Wer klopft denn da an meine Tür?
Who’s That Knocking at My Door? | USA | 1967
IMDb, OFDb, Schnittberichte
1. Man merkt Martin Scorseses Debüt die jahrelange Produktionszeit deutlich an. Über drei bis vier Jahre aus einer Studiums-Abschlussarbeit entstanden, verbindet der Film unterschiedliche Inhalt und Formate teils recht ruppig miteinander. Die Partysequenzen sind die ältesten, die Liebegeschichte mit der von Zina Bethune gegebenen Blondine entstanden deutlich danach und die amourösen Abenteuer von J.R. (Harvey Keitel als Spielfilmdebütant) wurden gar nachträglich in Amsterdam gedreht, um den Film letztendlich in den Verleih bringen zu können. Der Storyline tut eine solche Entstehungsgeschichte natürlich nur sehr bedingt gut, die einzelnen Fragmente fügen sich bisweilen äußerst grob ineinander. Umso erstaunlicher ist es da, dass Scorsese und seine Cutterin Thelma Schoonmaker, die diesen Job bis heute für ihn verrichtet, den Film trotzdem nicht darunter leiden lassen. Der simple Kniff, vieles in der Erinnerung von J.R. spielen zu lassen, gewährt entsprechende Freiräume.

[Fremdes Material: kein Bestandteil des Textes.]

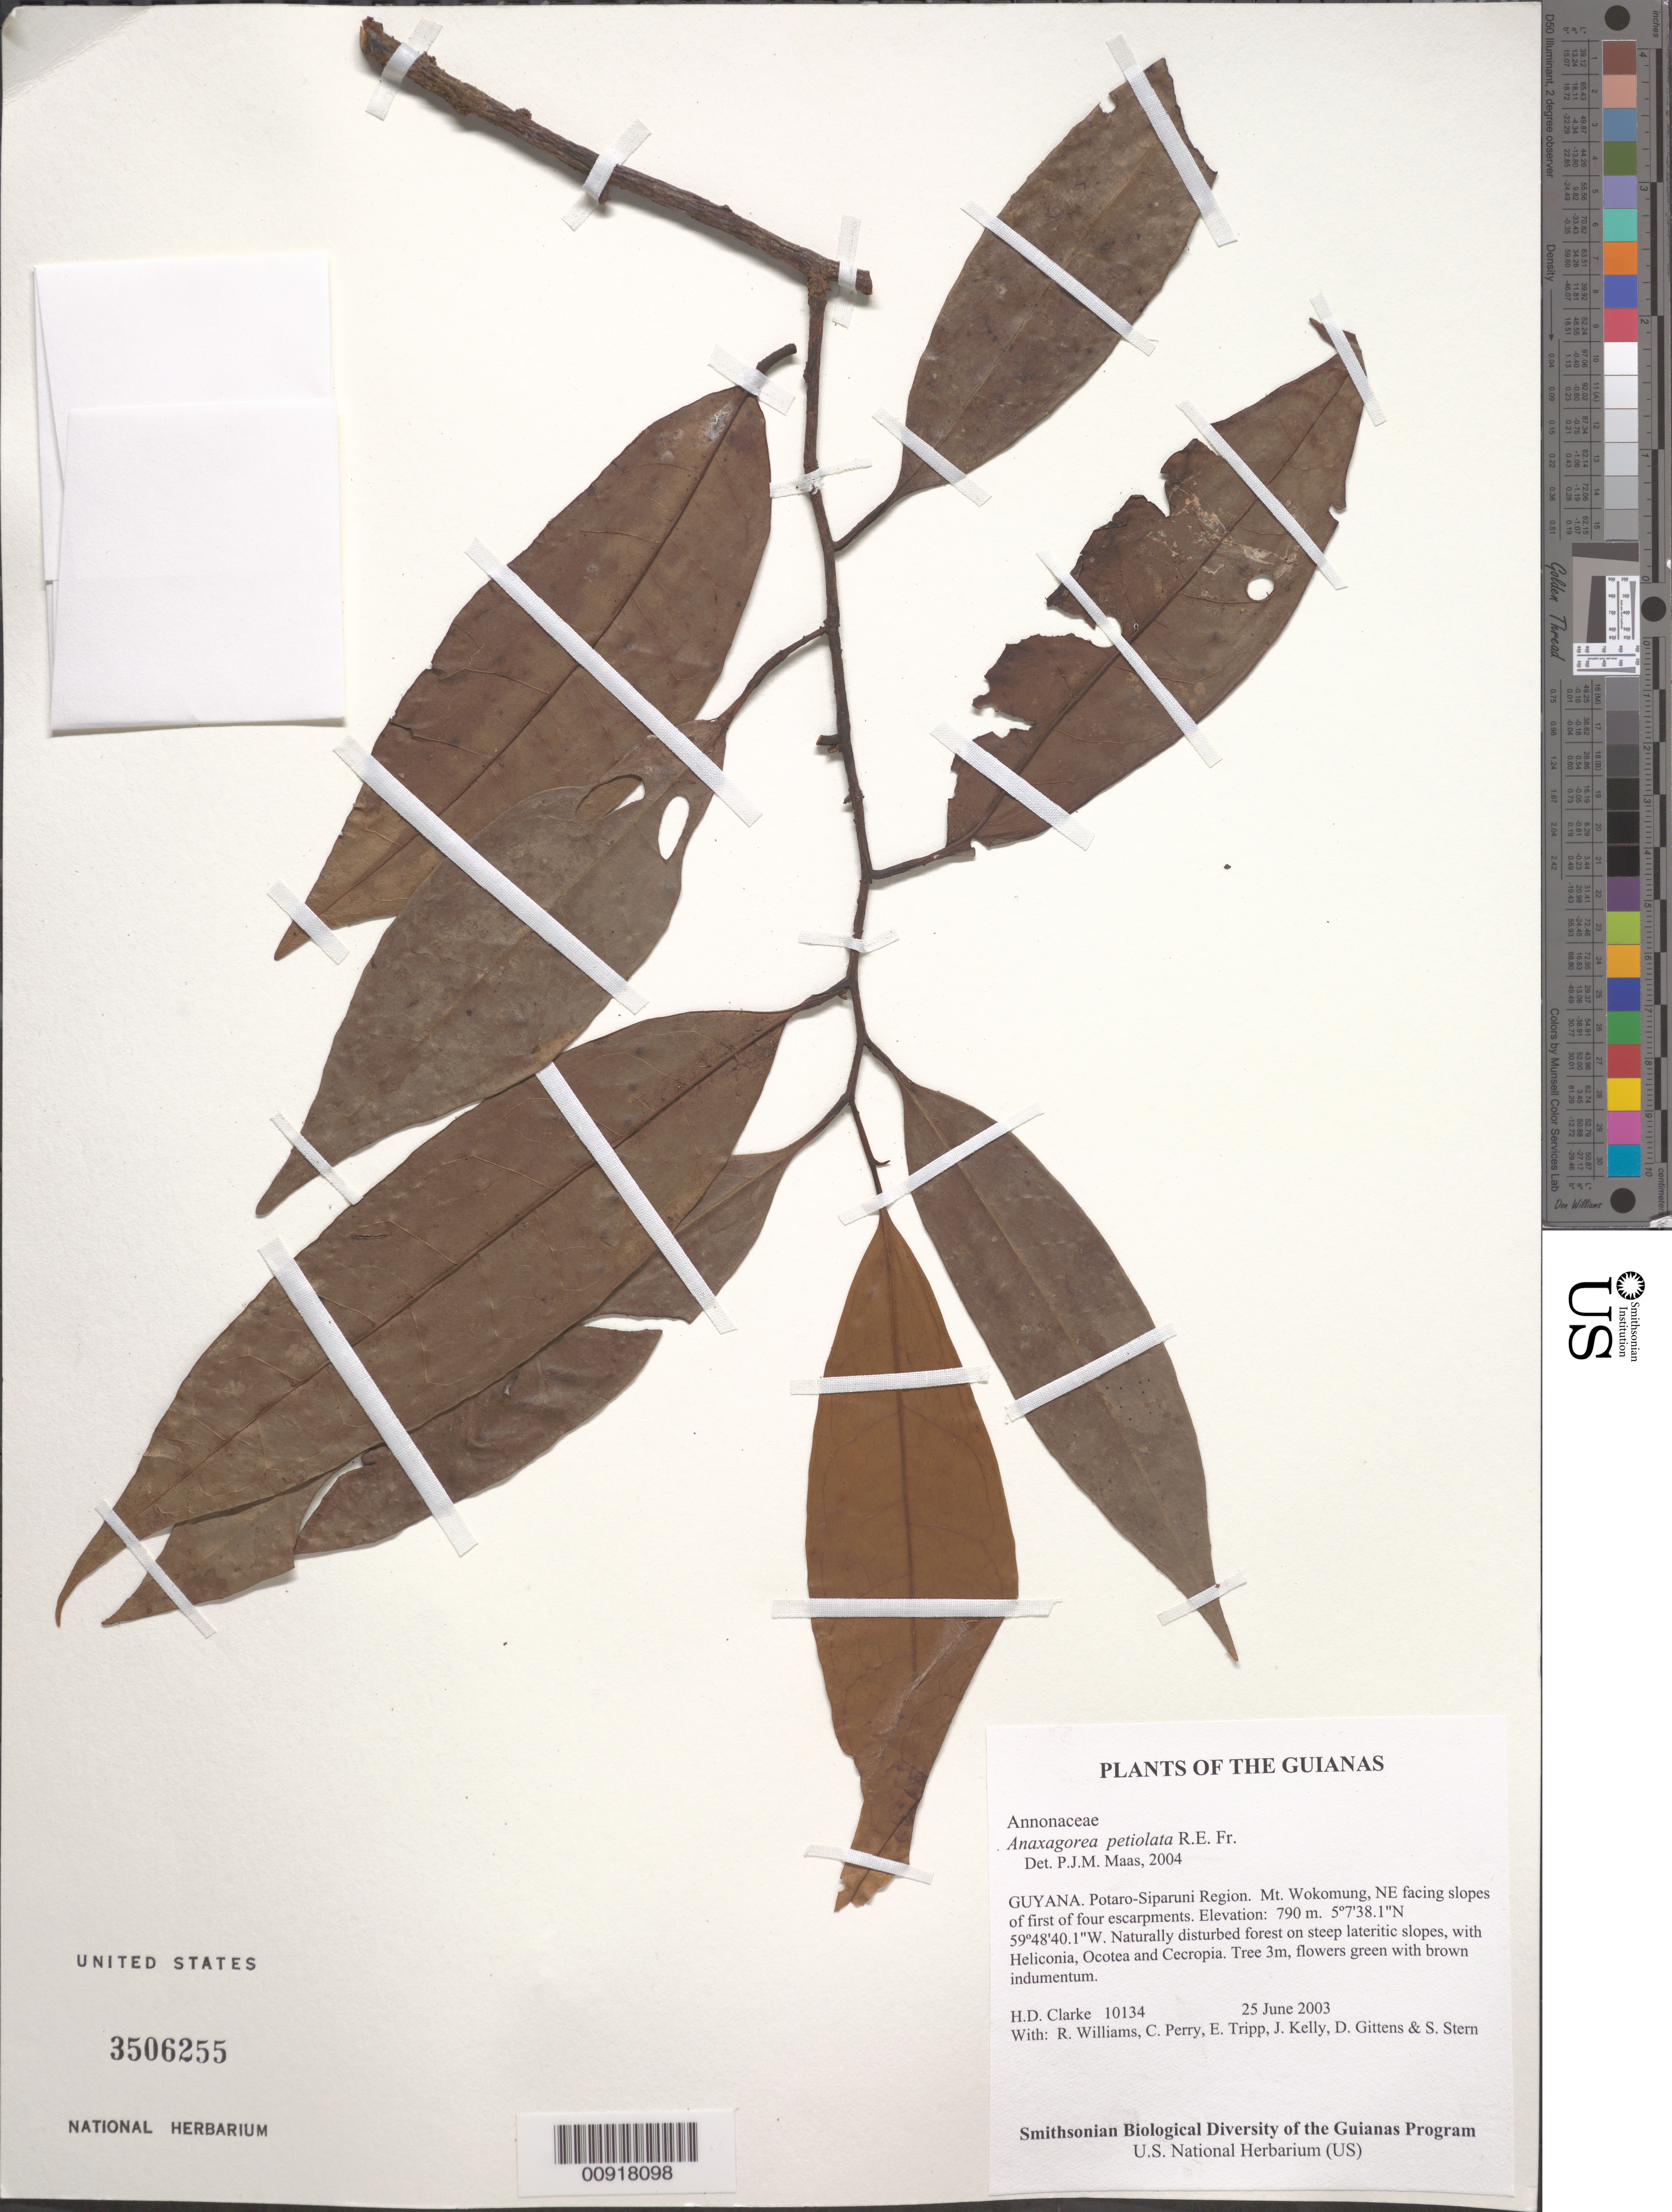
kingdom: Plantae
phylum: Tracheophyta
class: Magnoliopsida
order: Magnoliales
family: Annonaceae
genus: Anaxagorea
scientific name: Anaxagorea petiolata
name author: R.E. Fr.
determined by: Maas, Paul J. M.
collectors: H. D. Clarke, R. Williams, C. Perry, E. Tripp, J. Kelly, D. Gittens & S. R. Stern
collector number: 10134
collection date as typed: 25 June 2003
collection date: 2003-06-25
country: Guyana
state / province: Potaro-Siparuni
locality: Mt. Wokomung, NE facing slopes of first of four escarpments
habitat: Naturally disturbed forest on steep lateritic slopes, with Heliconia, Ocotea and Cecropia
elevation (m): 790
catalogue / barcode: US 3506255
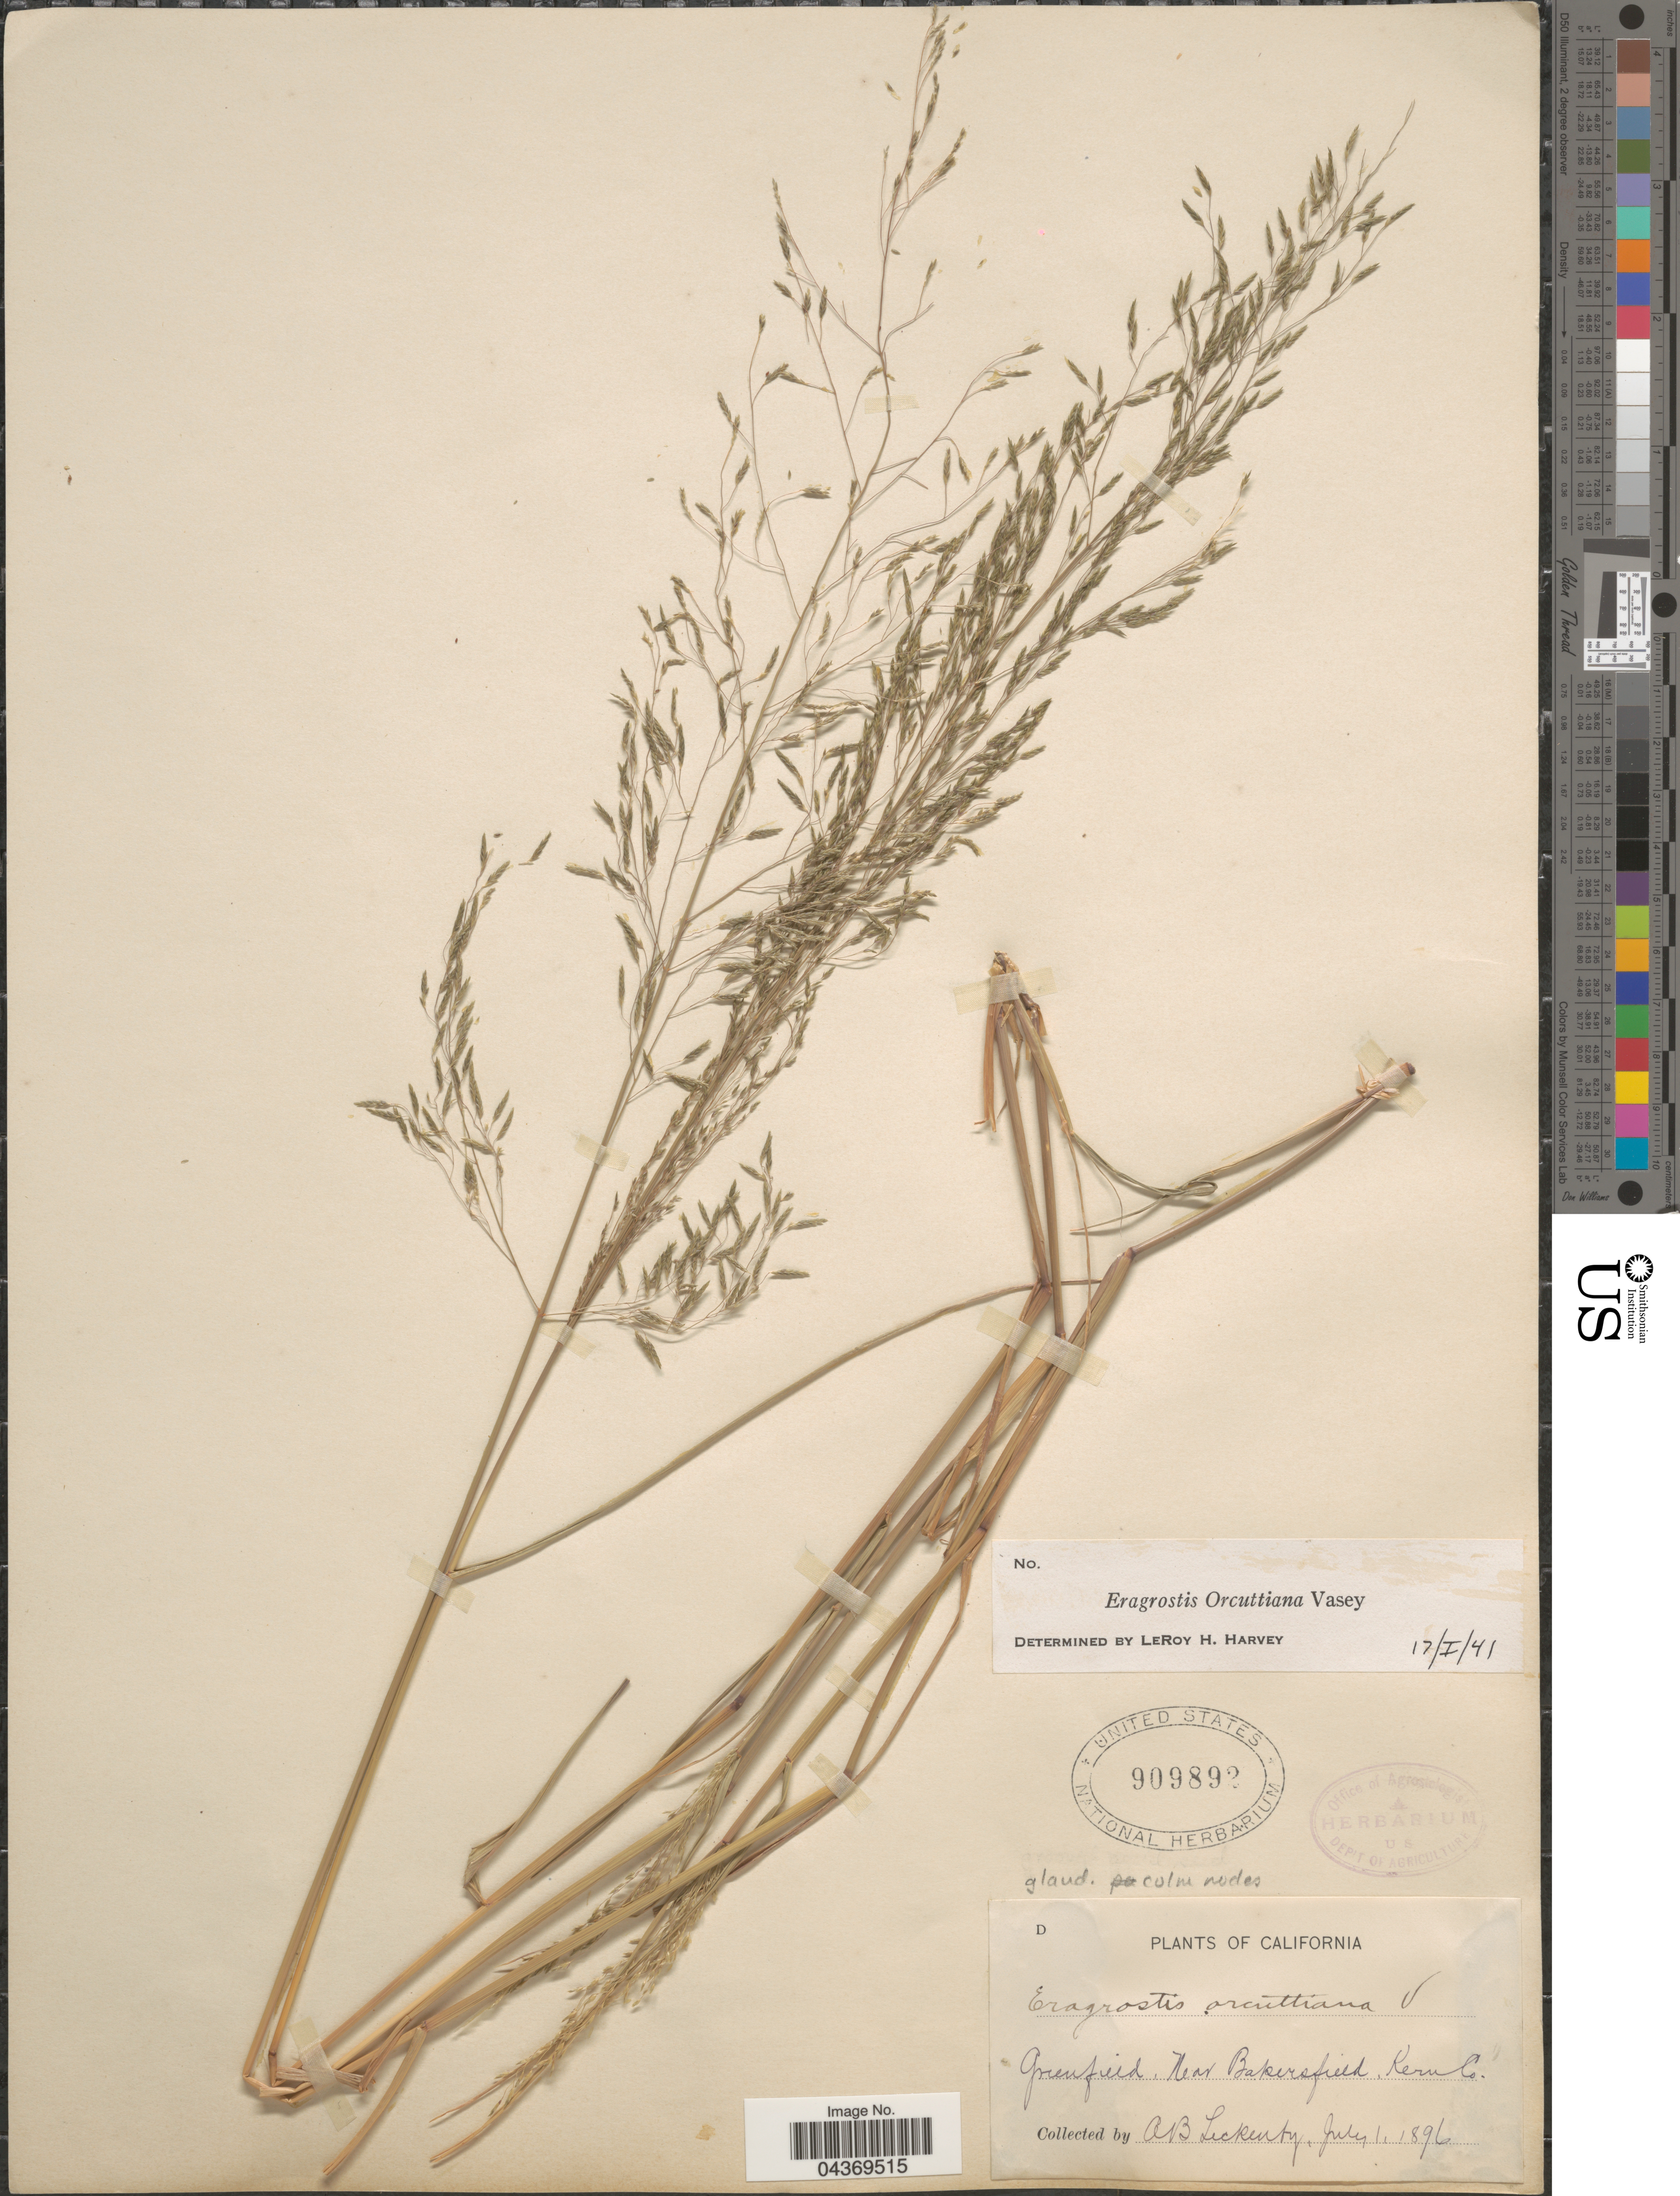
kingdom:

2. Scorsese ist mutig. Schon die erste Unterhaltung von J.R. und seiner zukünftigen Freundin besticht durch inszenatorische Extravaganz. Statt Schuss und Gegenschuss zu nutzen, lässt er die Kamera langsam um die Gesprächspartner schwenken, filmt beide von hinten oder platziert das Objektiv über ihren Köpfen. Fünf Minuten lang begleitet er so einen Dialog über Filmklassiker und ihre Protagonisten. Die Amsterdam-Szene mutet (auch wegen der Musik von The Doors) in ihrer Ziellosigkeit geradezu psychedelisch an, immer wieder nutzt Scorsese Zeitlupen oder lässt einzelne Einstellungen wiederholt ablaufen. Mal hat man den Eindruck, dass hier ein experimentierfreudiger Student werkelt, mal ist man fest davon überzeugt, dass er schon zu diesem Zeitpunkt klare Vorstellungen davon hatte, wie seine Filme aussehen sollen. Spannend.
3. Scorsese verarbeitet seine eigene Zerrissenheit zwischen der Kirche (seinem ersten Berufswunsch) und dem Filmwesen in der Figur J.R. Der lebt ebenfalls zwischen einer Partywelt, in die seine Kumpels ihn führen und in der „Miezen“ von höchster Bedeutung sind, und der katholischen Welt seiner Familie. So weist er seine neue Freundin in einer sehr intimen Szene zurück, da die Marienstatuen der Mutter sie beobachten. Sein konservatives Weltbild macht ihn unfähig, mit der Vergewaltigung seiner Freundin mitfühlend umzugehen, vielmehr beleidigt er sie; ein Ausdruck größter Unfähigkeit, die eigenen Empfindungen, die eigene Zerrissenheit auszudrücken. In diesen Szenen ist Scorsese am engsten an seiner Hauptfigur dran – und vielleicht auch an sich selbst.
4. Der Film weist bereits eine von Scorseses größten filmischen Fähigkeiten auf: das (mitunter an der Gesellschaft vorbeilaufende) Leben von Menschen (in New York) zu beobachten. Die Autofahrten, die Bergbesteigung, die Schlägereien auf der Straße, der Sex mit den Unbekannten; all diese Szenen fügen sich zu einem Bild, dass das Leben eines jungen Italianamerican (nicht zufällig auch der Name einer 1974 veröffentlichten Dokumentation von Scorsese) darstellt. Und dann passt auch die eingangs erwähnte grobe Zusammensetzung des Films plötzlich wunderbar ins Bild.